» **What needs to be done**: Every line in the records below between the one holding "## Create and" and the one holding "post directly through", inclusive, is to be set down exactly; all other lines are to be left out.

▼

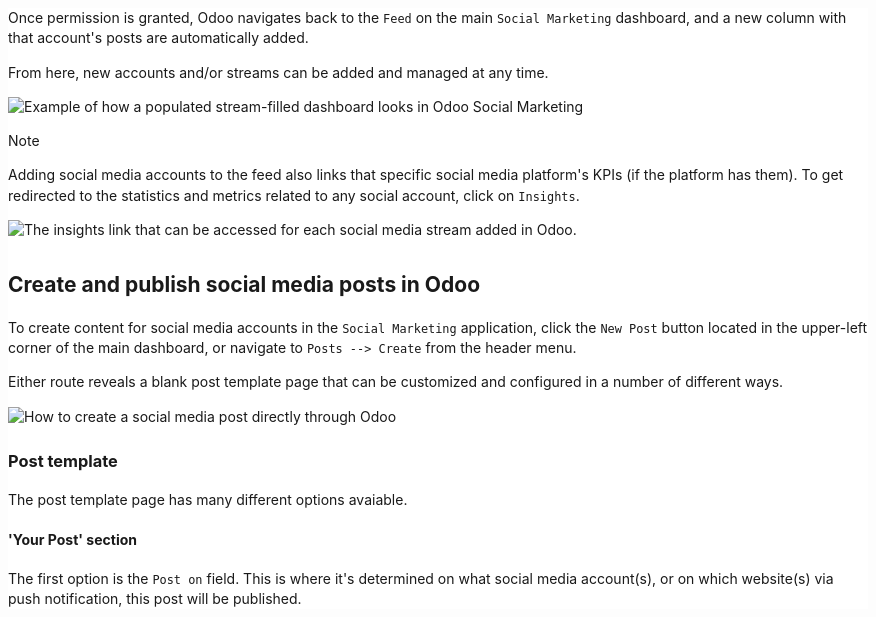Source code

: </div>

Once permission is granted, Odoo navigates back to the `Feed` on the
main `Social Marketing` dashboard, and a new column with that account's
posts are automatically added.

From here, new accounts and/or streams can be added and managed at any
time.

![Example of how a populated stream-filled dashboard looks in Odoo
Social Marketing](social_essentials/feed.png)

<div class="note">

<div class="title">

Note

</div>

Adding social media accounts to the feed also links that specific social
media platform's KPIs (if the platform has them). To get redirected to
the statistics and metrics related to any social account, click on
`Insights`.

![The insights link that can be accessed for each social media stream
added in Odoo.](social_essentials/insights.png)

</div>

## Create and publish social media posts in Odoo

To create content for social media accounts in the `Social Marketing`
application, click the `New Post` button located in the upper-left
corner of the main dashboard, or navigate to `Posts --> Create` from the
header menu.

Either route reveals a blank post template page that can be customized
and configured in a number of different ways.

![How to create a social media post directly through
Odoo](social_essentials/social-create-post.png)

### Post template

The post template page has many different options avaiable.

#### 'Your Post' section

The first option is the `Post on` field. This is where it's determined
on what social media account(s), or on which website(s) via push
notification, this post will be published.

<div class="important">

<div class="title">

▲

» **Answer box**:
## Create and publish social media posts in Odoo

To create content for social media accounts in the `Social Marketing`
application, click the `New Post` button located in the upper-left
corner of the main dashboard, or navigate to `Posts --> Create` from the
header menu.

Either route reveals a blank post template page that can be customized
and configured in a number of different ways.

![How to create a social media post directly through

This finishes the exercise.